TRECHO DO TEXTO
____
O SUTRA DO CORAÇÃO TE MUDARÁ PARA SEMPRE
Karl Brunnhölzl
Penetre o verdadeiro significado do Sutra do coração e nada
será mais como antes, afirma Karl Brunnhölz. O segredo é torná-lo pessoal.
Não há dúvidas de que o Sutra do Coração é frequentemente o
texto mais recitado na tradição do Budismo Mahayana, que continua florescendo
no Japão, Coréia, Vietnã, Tibete, Mongólia, Butão, China, partes da Índia e
Nepal, e, mais recentemente, nas Américas e Europa. Muitas pessoas têm
comentado sobre o que é Sutra do Coração e o que não é; como sendo o coração da
sabedoria, um tratado sobre como as coisas verdadeiramente são, o ponto chave
do Mahayana, uma condensação de todos os Sutras Prajnaparamita (segundo giro da
roda do darma), ou uma explicação condensada da vacuidade. Para melhor
entendermos as palavras do Sutra do Coração, é bom que adentremos o seu
histórico na tradição Budista como também os significados de “prajnaparamita” e
“vacuidade”.
É inegável que a primeira vista o Sutra do Coração nos
pareça uma completa loucura. Quando lemos, não faz sentido algum. Talvez o
começo e o fim tenham algum nexo, mas todo o resto soa como uma sofisticada
forma de nonsense, uma característica básica de todos os Sutras Prajnaparamita.
Se gostarmos da palavra “não”, talvez possamos criar alguma afinidade com o
sutra, visto que nele se fala “não isso”, “não aquilo”. Podemos dizer também
que é um sutra sobre sabedoria, mas sobre louca sabedoria. Quando lemos, parece
maluquice, mas é exatamente daí que parte da sabedoria vem.
O que o Sutra do
Coração(como todos os Sutras Prajnaparamita)
____
DADOS FORNECIDOS

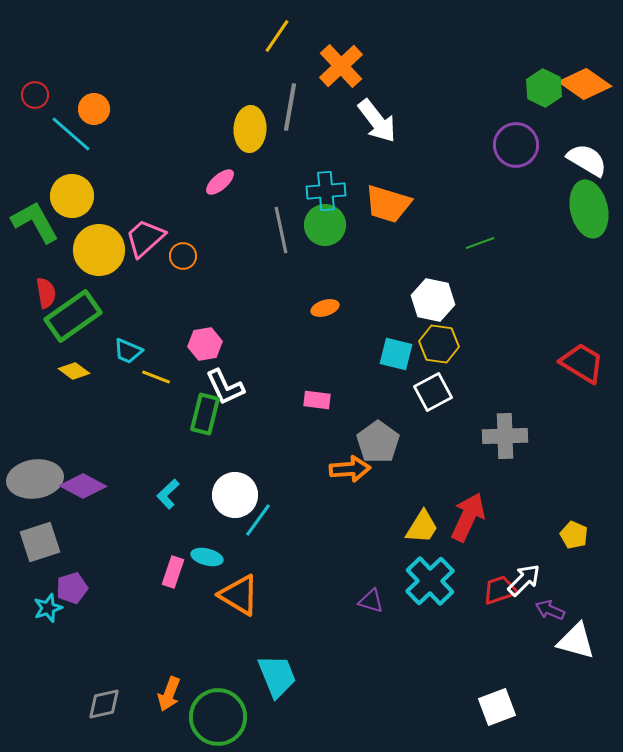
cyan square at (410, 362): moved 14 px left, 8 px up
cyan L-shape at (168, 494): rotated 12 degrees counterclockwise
____
O QUE FAZER
1. Diga se cada afirmação abaixo concorda com o texto sobre o Sutra do Coração, respondendo sim ou não e citando as palavras do texto que decidem a questão.
(a) O Sutra do Coração é muitas vezes o texto mais recitado no Budismo Mahayana.
(b) Lido pela primeira vez, o sutra faz todo o sentido.
(c) O Budismo Mahayana floresce também nas Américas e na Europa.
2. Responda com base no texto sobre o Sutra do Coração:
(a) Quais são os dois termos cujos significados o texto recomenda conhecer para entender melhor o sutra?
(b) Gostar de que palavra talvez ajude a criar afinidade com o sutra?
(c) Sobre que tipo de sabedoria é o sutra, segundo o texto?

RESPOSTAS ESCRITAS
1.
(a) Sim: "o Sutra do Coração é frequentemente o texto mais recitado na tradição do Budismo Mahayana"
(b) Não: "Quando lemos, não faz sentido algum."
(c) Sim: "e, mais recentemente, nas Américas e Europa"

2.
(a) "prajnaparamita" e "vacuidade"
(b) "não"
(c) Louca sabedoria